И здесь вдруг сердце пана поляка снова стало сужаться и стало, наверное, таким же узким, как плавающее в бутылке «польской крепкой» сердце Шопена, или, может, таким узким, как трость для хорошего смычка. Он сел прямо на какой-то высокий ящик у выхода из универмага, словно специально для него там поставленный. Пан русский, ни слова не говоря, кинулся от универмага к проезжей части. Но сердце пана поляка тут же расширилось вновь, узость пропала, и он звонко щелкнул пальцами, как делал всегда, когда отдавал какое-нибудь распоряжение по мастерской. Пан русский слух имел тонкий – даром что ни на каком музыкальном инструменте не играл – и тут же обернулся. А обернувшись, увидел: пану поляку значительно лучше, тревога ложная, – и чтобы сделать старшему другу (а именно так в последнее время именовал себя пан поляк в кратких беседах с паном русским) приятное, выставил перед собой большой палец. Затем пан русский решил купить детям пана поляка два шара-сердечка и двинулся к лоткам, стоящим вдоль проезжей части.
Остальное пан поляк видел, как видят сон. Он порывался вскочить, но разве вскакивают во сне? Он порывался кричать, но разве удается хоть когда-нибудь во сне крикнуть?

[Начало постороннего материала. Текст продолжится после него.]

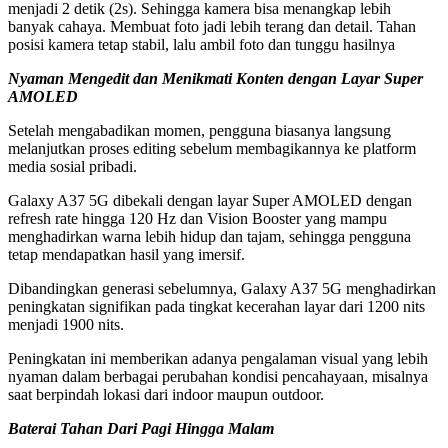
menjadi 2 detik (2s). Sehingga kamera bisa menangkap lebih
banyak cahaya. Membuat foto jadi lebih terang dan detail. Tahan
posisi kamera tetap stabil, lalu ambil foto dan tunggu hasilnya
Nyaman Mengedit dan Menikmati Konten dengan Layar Super
AMOLED
Setelah mengabadikan momen, pengguna biasanya langsung
melanjutkan proses editing sebelum membagikannya ke platform
media sosial pribadi.
Galaxy A37 5G dibekali dengan layar Super AMOLED dengan
refresh rate hingga 120 Hz dan Vision Booster yang mampu
menghadirkan warna lebih hidup dan tajam, sehingga pengguna
tetap mendapatkan hasil yang imersif.
Dibandingkan generasi sebelumnya, Galaxy A37 5G menghadirkan
peningkatan signifikan pada tingkat kecerahan layar dari 1200 nits
menjadi 1900 nits.
Peningkatan ini memberikan adanya pengalaman visual yang lebih
nyaman dalam berbagai perubahan kondisi pencahayaan, misalnya
saat berpindah lokasi dari indoor maupun outdoor.
Baterai Tahan Dari Pagi Hingga Malam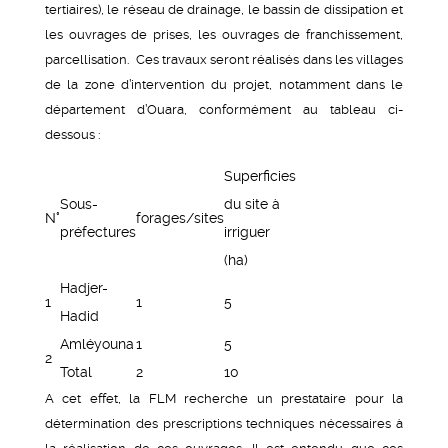
tertiaires), le réseau de drainage, le bassin de dissipation et
les ouvrages de prises, les ouvrages de franchissement,
parcellisation. Ces travaux seront réalisés dans les villages
de la zone d’intervention du projet, notamment dans le
département d’Ouara, conformément au tableau ci-
dessous :
Superficies
Sous-
du site à
N°
forages/sites
préfectures
irriguer
(ha)
Hadjer-
1
1
5
Hadid
Amléyouna
1
5
2
Total
2
10
A cet effet, la FLM recherche un prestataire pour la
détermination des prescriptions techniques nécessaires à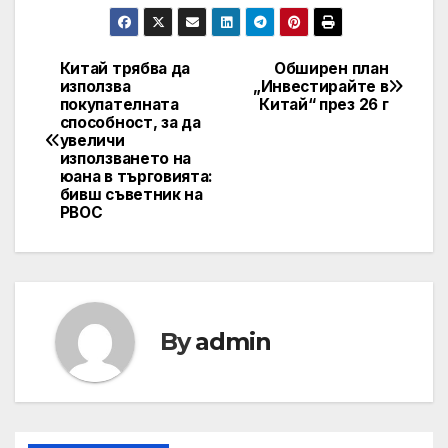
Китай трябва да
Обширен план
Post
използва
„Инвестирайте в
покупателната
Китай“ през 26 г
navigation
способност, за да
увеличи
използването на
юана в търговията:
бивш съветник на
PBOC
By
admin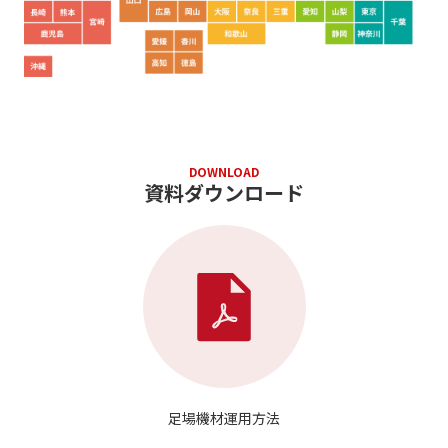
DOWNLOAD
資料ダウンロード
足場機材運用方法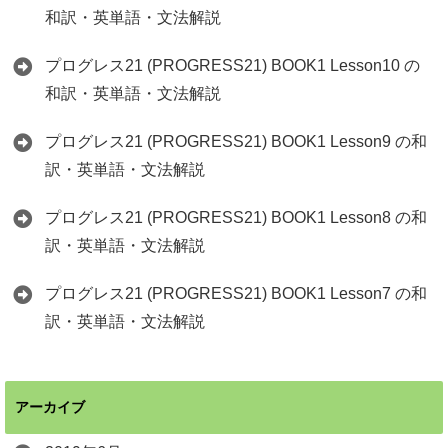
和訳・英単語・文法解説
プログレス21 (PROGRESS21) BOOK1 Lesson10 の
和訳・英単語・文法解説
プログレス21 (PROGRESS21) BOOK1 Lesson9 の和
訳・英単語・文法解説
プログレス21 (PROGRESS21) BOOK1 Lesson8 の和
訳・英単語・文法解説
プログレス21 (PROGRESS21) BOOK1 Lesson7 の和
訳・英単語・文法解説
アーカイブ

К пану русскому подошел человек. Маленький, развинченный, никудышный и, как сразу определил про себя пан поляк, «незграбный»*. Этот «незграбный» человяга, поминутно хватая себя за нос, словно проверяя, на месте ли тот, стал, клоня голову набок, у пана русского что-то нудно и въедливо выпытывать. И тогда пан русский, как бы играючи, сложил пальцы правой руки пистолетом и ткнул указательным пальцем «незг-рабного» в грудь. Тот сейчас же, словно срезанный настоящей пулей, – а пан поляк видел на военной службе и такое – упал, и вмиг из всех углов широкого околомагазинного пространства Жерузалемских аллей завопили по-польски и по-русски несколько луженых глоток: «Убили!», «Замах!», «Бандит!».
И около пана русского тотчас же очутился полицейский. Но самое странное было не это. Самым странным было то, что пан поляк сквозь пелену, то застилавшую ему глаза, то вдруг спадавшую с них, видел: этот «незграбный», с масленисто-пористым, нечистым носом, и вправду мертв, вправду умер! И его весьма скоро, затянув лицо и тело простыней, увезла санитарная машина. А полицейских все прибывало, часть из них плотно взяла в кольцо ни в чем не повинного пана русского, а другая часть уже допрашивала свидетелей, и свидетели, все как один, показывали на высокого русого человека в просторной серой куртке.